Oh my God, we are back to the level the markets were at - 10 months ago!!! Oh no, we lost 10 months of growth!! The end is here!! Run for your lives!!
Wait a second, did I say just 10 months of growth? Now I realize the 2008 rescession wiped out a good decade and the last 10 months of growth was cherished by many looking to retire, but it is not a game ender. We are just shocked with the speed that 10 months evaporated in a couple of weeks.
In my view, the sell off is perhaps too ugly. Despite the downgrades people are selling their equities and buying what - you guessed it, Treasuries. So they are running to the debt that just had a credit downgrade, and no one really believes the U.S. cannot finance its debt payments. This results in rates going down for Treasuries, which means loans tied to same are also reduced, so even if the gap for loans between Treasuries and loan rates widen due to this, they are widening against a lower base - at least for the moment.
You also have oil that dipped below $80 a barrel today, so that will help a lot of folks.
And U.S. corporations are still doing quite well. Berkshire announced a 74% increase in profits last week. Most U.S. corporations have plenty of cash and decent looking profits. Sure, this is coming from off-shore profits in emerging markets, but base case they are doing pretty well, so a sell off in the equities is perhaps not justified to the extent or at the rate it has happened.
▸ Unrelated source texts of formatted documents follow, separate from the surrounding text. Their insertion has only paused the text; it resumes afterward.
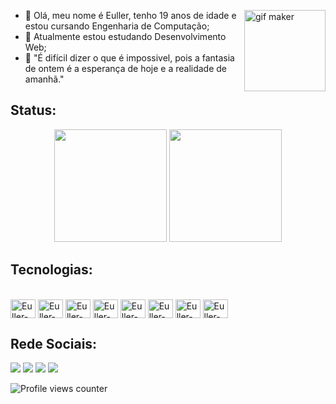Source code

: <img align="right" height="130" src="https://i.picasion.com/pic92/16400735b75f5d3add97ab2c46cfc777.gif" border="0" alt="gif maker"></a>

- 🌠 Olá, meu nome é Euller, tenho 19 anos de idade e estou cursando Engenharia de Computação;
- 🚀 Atualmente estou estudando Desenvolvimento Web;
- 🌙 "É difícil dizer o que é impossivel, pois a fantasia de ontem é a esperança de hoje e a realidade de amanhã."


## Status:
<div align="center">
  <a href="https://github.com/EullerMachado"></a> 
  <img height="180em" src="https://github-readme-stats.vercel.app/api?username=EullerMachado&show_icons=true&theme=cobalt&include_all_commits=true&count_private=true"/>
  <img height="180em" src="https://github-readme-stats.vercel.app/api/top-langs/?username=EullerMachado&layout=compact&langs_count=7&theme=cobalt"/>
</div>
 
 ## Tecnologias: 
  <div style="display: inline_block"><br>
  <img align="center" alt="Euller-C" height="30" width="40"  src="https://cdn.jsdelivr.net/gh/devicons/devicon/icons/c/c-original.svg"/>
  <img align="center" alt="Euller-Js" height="30" width="40" src="https://cdn.jsdelivr.net/gh/devicons/devicon/icons/javascript/javascript-original.svg"/>
  <img align="center" alt="Euller-HTML5" height="30" width="40" src="https://cdn.jsdelivr.net/gh/devicons/devicon/icons/html5/html5-original.svg"/>
  <img align="center" alt="Euller-CSS3" height="30" width="40" src="https://cdn.jsdelivr.net/gh/devicons/devicon/icons/css3/css3-original.svg"/>
  <img align="center" alt="Euller-Next.JS" height="30" width="40" src="https://cdn.jsdelivr.net/gh/devicons/devicon/icons/nextjs/nextjs-line.svg"/>
  <img align="center" alt="Euller-Figma" height="30" width="40" src="https://cdn.jsdelivr.net/gh/devicons/devicon/icons/figma/figma-original.svg"/>
  <img align="center" alt="Euller-VsCode" height="30" width="40"  src="https://cdn.jsdelivr.net/gh/devicons/devicon/icons/vscode/vscode-original.svg"/>
  <img align="center" alt="Euller-Bootstrap" height="30" width="40"  src="https://cdn.jsdelivr.net/gh/devicons/devicon/icons/bootstrap/bootstrap-plain.svg"/>
 </div>

## Rede Sociais:
<div> 
  <a href="https://www.instagram.com/only_typicalboy/" target="_blank"><img src="https://img.shields.io/badge/-Instagram-%23E4405F?style=for-the-badge&logo=instagram&logoColor=white" target="_blank"></a>
 <a href="https://discord.gg/46s5Xt8tQm" target="_blank"><img src="https://img.shields.io/badge/Discord-7289DA?style=for-the-badge&logo=discord&logoColor=white" target="_blank"></a> 
  <a href = "eullermachado036@gmail.com"><img src="https://img.shields.io/badge/-Gmail-%23333?style=for-the-badge&logo=gmail&logoColor=white" target="_blank"></a>
  <a href="www.linkedin.com/in/eullermachado" target="_blank"><img src="https://img.shields.io/badge/-LinkedIn-%230077B5?style=for-the-badge&logo=linkedin&logoColor=white" target="_blank"></a>  
</div>

![Profile views counter](https://komarev.com/ghpvc/?EullerMachado=rishavanand&&style=flat-square)
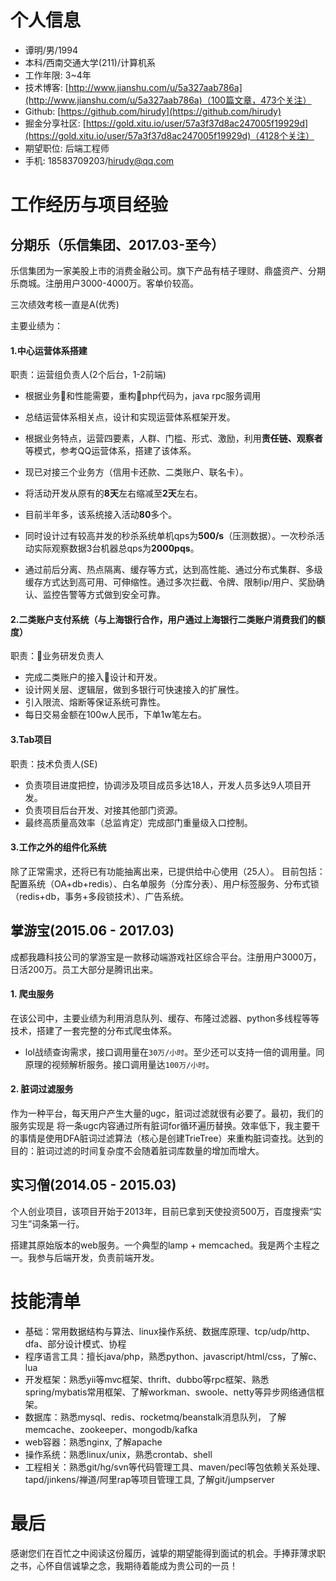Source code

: # 个人信息

- 谭明/男/1994
- 本科/西南交通大学(211)/计算机系
- 工作年限: 3~4年
- 技术博客: [http://www.jianshu.com/u/5a327aab786a](http://www.jianshu.com/u/5a327aab786a)（100篇文章，473个关注）
- Github: [https://github.com/hirudy](https://github.com/hirudy)
- 掘金分享社区: [https://gold.xitu.io/user/57a3f37d8ac247005f19929d](https://gold.xitu.io/user/57a3f37d8ac247005f19929d)（4128个关注）
- 期望职位: 后端工程师
- 手机: 18583709203/hirudy@qq.com

# 工作经历与项目经验

## 分期乐（乐信集团、2017.03-至今）
乐信集团为一家美股上市的消费金融公司。旗下产品有桔子理财、鼎盛资产、分期乐商城。注册用户3000-4000万。客单价较高。

三次绩效考核一直是A(优秀)

主要业绩为：

#### 1.中心运营体系搭建
职责：运营组负责人(2个后台，1-2前端)
+ 根据业务和性能需要，重构php代码为，java rpc服务调用
+ 总结运营体系相关点，设计和实现运营体系框架开发。
+ 根据业务特点，运营四要素，人群、门槛、形式、激励，利用**责任链、观察者**等模式，参考QQ运营体系，搭建了该体系。
+ 现已对接三个业务方（信用卡还款、二类账户、联名卡）。
+ 将活动开发从原有的**8天**左右缩减至**2天**左右。
+ 目前半年多，该系统接入活动**80**多个。

+ 同时设计过有较高并发的秒杀系统单机qps为**500/s**（压测数据）。一次秒杀活动实际观察数据3台机器总qps为**2000pqs**。
+ 通过前后分离、热点隔离、缓存等方式，达到高性能、通过分布式集群、多级缓存方式达到高可用、可伸缩性。通过多次拦截、令牌、限制ip/用户、奖励确认、监控告警等方式做到安全可靠。

#### 2.二类账户支付系统（与上海银行合作，用户通过上海银行二类账户消费我们的额度）
职责：业务研发负责人
+ 完成二类账户的接入设计和开发。
+ 设计网关层、逻辑层，做到多银行可快速接入的扩展性。
+ 引入限流、熔断等保证系统可靠性。
+ 每日交易金额在100w人民币，下单1w笔左右。

#### 3.Tab项目
职责：技术负责人(SE)
+ 负责项目进度把控，协调涉及项目成员多达18人，开发人员多达9人项目开发。
+ 负责项目后台开发、对接其他部门资源。
+ 最终高质量高效率（总监肯定）完成部门重量级入口控制。

#### 3.工作之外的组件化系统
除了正常需求，还将已有功能抽离出来，已提供给中心使用（25人）。
目前包括：配置系统（OA+db+redis）、白名单服务（分库分表）、用户标签服务、分布式锁（redis+db，事务+多段锁技术）、广告系统。


## 掌游宝(2015.06 - 2017.03)
成都我趣科技公司的掌游宝是一款移动端游戏社区综合平台。注册用户3000万，日活200万。员工大部分是腾讯出来。

#### 1. 爬虫服务

在该公司中，主要业绩为利用消息队列、缓存、布隆过滤器、python多线程等等技术，搭建了一套完整的分布式爬虫体系。
+ lol战绩查询需求，接口调用量在`30万/小时`。至少还可以支持一倍的调用量。同原理的视频解析服务。接口调用量达`100万/小时`。

#### 2. 脏词过滤服务
作为一种平台，每天用户产生大量的ugc，脏词过滤就很有必要了。最初，我们的服务实现是
将一条ugc内容通过所有脏词for循环遍历替换。效率低下，我主要干的事情是使用DFA脏词过滤算法（核心是创建TrieTree）来重构脏词查找。达到的目的：脏词过滤的时间复杂度不会随着脏词库数量的增加而增大。


## 实习僧(2014.05 - 2015.03)
个人创业项目，该项目开始于2013年，目前已拿到天使投资500万，百度搜索“实习生”词条第一行。

搭建其原始版本的web服务。一个典型的lamp + memcached。我是两个主程之一。我参与后端开发，负责前端开发。

# 技能清单

- 基础：常用数据结构与算法、linux操作系统、数据库原理、tcp/udp/http、dfa、部分设计模式、协程
- 程序语言工具：擅长java/php，熟悉python、javascript/html/css，了解c、lua
- 开发框架：熟悉yii等mvc框架、thrift、dubbo等rpc框架、熟悉spring/mybatis常用框架、了解workman、swoole、netty等异步网络通信框架。
- 数据库：熟悉mysql、redis、rocketmq/beanstalk消息队列， 了解memcache、zookeeper、mongodb/kafka
- web容器：熟悉nginx, 了解apache
- 操作系统：熟悉linux/unix，熟悉crontab、shell
- 工程相关：熟悉git/hg/svn等代码管理工具、maven/pecl等包依赖关系处理、tapd/jinkens/禅道/阿里rap等项目管理工具, 了解git/jumpserver

# 最后

感谢您们在百忙之中阅读这份履历，诚挚的期望能得到面试的机会。手捧菲薄求职之书，心怀自信诚挚之念，我期待着能成为贵公司的一员！
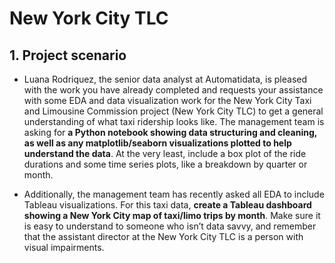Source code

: # New York City TLC
## 1.  Project scenario
- Luana Rodriquez, the senior data analyst at Automatidata, is pleased with the work you have already completed and requests your assistance with some EDA and data visualization work for the New York City Taxi and Limousine Commission project (New York City TLC) to get a general understanding of what taxi ridership looks like. The management team is asking for **a Python notebook showing data structuring and cleaning, as well as any matplotlib/seaborn visualizations plotted to help understand the data**. At the very least, include a box plot of the ride durations and some time series plots, like a breakdown by quarter or month.

- Additionally, the management team has recently asked all EDA to include Tableau visualizations. For this taxi data, **create a Tableau dashboard showing a New York City map of taxi/limo trips by month**. Make sure it is easy to understand to someone who isn’t data savvy, and remember that the assistant director at the New York City TLC is a person with visual impairments.

 
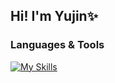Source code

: ## Hi! I'm Yujin✨

### Languages & Tools
[![My Skills](https://skillicons.dev/icons?i=py,pytorch,java,cpp,git,vscode,anaconda)](https://skillicons.dev)
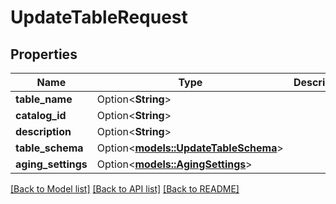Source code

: # UpdateTableRequest

## Properties

Name | Type | Description | Notes
------------ | ------------- | ------------- | -------------
**table_name** | Option<**String**> |  | [optional]
**catalog_id** | Option<**String**> |  | [optional]
**description** | Option<**String**> |  | [optional]
**table_schema** | Option<[**models::UpdateTableSchema**](UpdateTableSchema.md)> |  | [optional]
**aging_settings** | Option<[**models::AgingSettings**](AgingSettings.md)> |  | [optional]

[[Back to Model list]](../README.md#documentation-for-models) [[Back to API list]](../README.md#documentation-for-api-endpoints) [[Back to README]](../README.md)


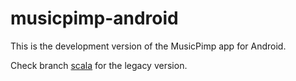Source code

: # musicpimp-android

This is the development version of the MusicPimp app for Android.

Check branch [scala](https://github.com/malliina/musicpimp-android/tree/scala) for the legacy 
version.

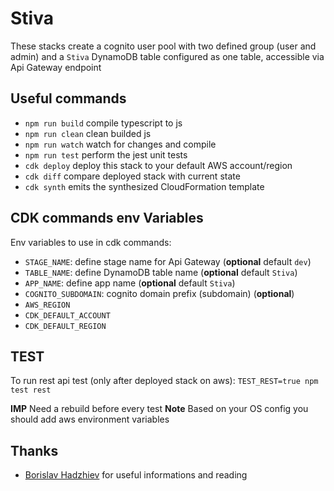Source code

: # Stiva

These stacks create a cognito user pool with two defined group (user and admin) and a `Stiva` DynamoDB table configured as one table, accessible via Api Gateway endpoint

## Useful commands

* `npm run build`   compile typescript to js
* `npm run clean`   clean builded js
* `npm run watch`   watch for changes and compile
* `npm run test`    perform the jest unit tests
* `cdk deploy`      deploy this stack to your default AWS account/region
* `cdk diff`        compare deployed stack with current state
* `cdk synth`       emits the synthesized CloudFormation template

## CDK commands env Variables

Env variables to use in cdk commands:

* `STAGE_NAME`: define stage name for Api Gateway (**optional** default `dev`)
* `TABLE_NAME`: define DynamoDB table name (**optional** default `Stiva`)
* `APP_NAME`: define app name (**optional** default `Stiva`)
* `COGNITO_SUBDOMAIN`: cognito domain prefix (subdomain) (**optional**)
* `AWS_REGION`
* `CDK_DEFAULT_ACCOUNT`
* `CDK_DEFAULT_REGION`

## TEST

To run rest api test (only after deployed stack on aws): `TEST_REST=true npm test rest`

**IMP** Need a rebuild before every test
**Note** Based on your OS config you should add aws environment variables

## Thanks

* [Borislav Hadzhiev](https://bobbyhadz.com/) for useful informations and reading
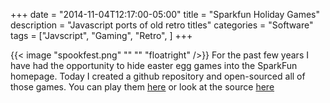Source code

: +++
date = "2014-11-04T12:17:00-05:00"
title = "Sparkfun Holiday Games"
description = "Javascript ports of old retro titles"
categories = "Software"
tags = ["Javscript", "Gaming", "Retro", ]
+++

{{< image "spookfest.png" "" "" "floatright" />}}
For the past few years I have had the opportunity to hide easter egg games into the SparkFun homepage. Today I created a github repository and open-sourced all of those games. You can play them [here](http://sparkfun.github.io/Dino_Eggs/) or look at the source [here](https://github.com/sparkfun/Dino_Eggs)

<br style="clear:both"/>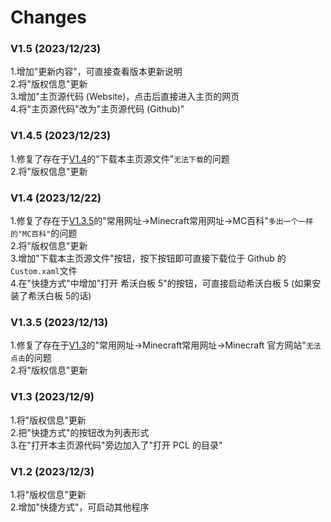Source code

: # Changes
### V1.5 (2023/12/23)
1.增加"更新内容"，可直接查看版本更新说明\
2.将"版权信息"更新\
3.增加"主页源代码 (Website)，点击后直接进入主页的网页\
4.将"主页源代码"改为"主页源代码 (Github)"
### V1.4.5 (2023/12/23)
1.修复了存在于[V1.4](https://githubfast.com/Ad-closeNN/PCL2-home-page/releases/tag/1.4 "V1.4")的"下载本主页源文件"`无法下载`的问题\
2.将"版权信息"更新
### V1.4 (2023/12/22)
1.修复了存在于[V1.3.5](https://githubfast.com/Ad-closeNN/PCL2-home-page/releases/tag/1.3.5 "V1.3.5")的"常用网址→Minecraft常用网址→MC百科"`多出一个一样的"MC百科"`的问题\
2.将"版权信息"更新\
3.增加"下载本主页源文件"按钮，按下按钮即可直接下载位于 Github 的`Custom.xaml`文件\
4.在"快捷方式"中增加"打开 希沃白板 5"的按钮，可直接启动希沃白板 5 (如果安装了希沃白板 5的话)
### V1.3.5 (2023/12/13)
1.修复了存在于[V1.3](https://githubfast.com/Ad-closeNN/PCL2-home-page/releases/tag/1.3 "V1.3")的"常用网址→Minecraft常用网址→Minecraft 官方网站"`无法点击`的问题\
2.将"版权信息"更新
### V1.3 (2023/12/9)
1.将"版权信息"更新\
2.把"快捷方式"的按钮改为列表形式\
3.在"打开本主页源代码"旁边加入了"打开 PCL 的目录"
### V1.2 (2023/12/3)
1.将"版权信息"更新\
2.增加"快捷方式"，可启动其他程序
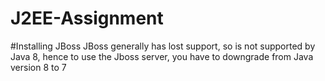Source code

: # J2EE-Assignment

#Installing JBoss
JBoss generally has lost support, so is not supported by Java 8, hence to use the Jboss server, you have to downgrade from Java version 8 to 7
Still, as I write over seas equities are taking a big dive, U.S. futures are showing another 2% down in the morning and the uglieness continues. It will, however, stabilize. Keep the faith.
This is not to say all is fine on the western front. Corporate profits aside, the U.S. is likely entering a new recession. House prices, unemployment, deficit reduction and other factors are a deadly brew making it inevitable in my book. Now I suspect in time QE3 will slow the rescession. It is not here yet and the Fed is not likely to go there tomorrow, but it is coming. I wrote in July that it was baked in the cake at a time when something like 85% of the economists were saying it would never happen. I think that percentage has now changed just a tad. Perhaps still only 50/50 or so, but I am winning converts.
Don't get me started, however, on the EU. I predicted at the beginning of 2009 that the EU may lose the U, or at least some members, and it seems I am starting to get some traction on this prediction. Yes, PIIGS get slaughtered.
Disclosures: I do own some U.S. Treasuries but otherwise hold no investments discussed here and do not intend to buy any in the next 72 hours.